Here is a listing. Write it all out again exactly, but not its pictures.

━━ Record set

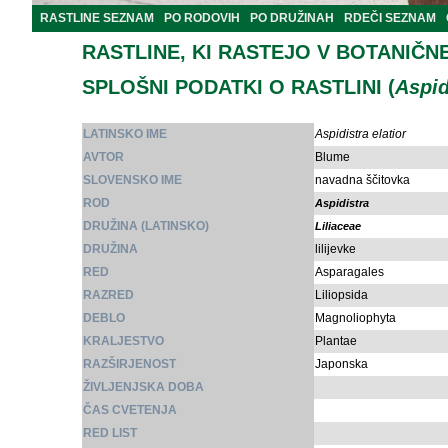
RASTLINE SEZNAM
PO RODOVIH
PO DRUŽINAH
RDEČI SEZNAM
RASTLINE, KI RASTEJO V BOTANIČN
SPLOŠNI PODATKI O RASTLINI (
Aspid
LATINSKO IME
Aspidistra elatior
AVTOR
Blume
SLOVENSKO IME
navadna ščitovka
ROD
Aspidistra
DRUŽINA (LATINSKO)
Liliaceae
DRUŽINA
lilijevke
RED
Asparagales
RAZRED
Liliopsida
DEBLO
Magnoliophyta
KRALJESTVO
Plantae
RAZŠIRJENOST
Japonska
ŽIVLJENJSKA DOBA
ČAS CVETENJA
RED LIST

━━━━

*Solution to this exercise*:
RASTLINE SEZNAM
PO RODOVIH
PO DRUŽINAH
RDEČI SEZNAM
RASTLINE, KI RASTEJO V BOTANIČN
SPLOŠNI PODATKI O RASTLINI (
Aspid
LATINSKO IME
Aspidistra elatior
AVTOR
Blume
SLOVENSKO IME
navadna ščitovka
ROD
Aspidistra
DRUŽINA (LATINSKO)
Liliaceae
DRUŽINA
lilijevke
RED
Asparagales
RAZRED
Liliopsida
DEBLO
Magnoliophyta
KRALJESTVO
Plantae
RAZŠIRJENOST
Japonska
ŽIVLJENJSKA DOBA
ČAS CVETENJA
RED LIST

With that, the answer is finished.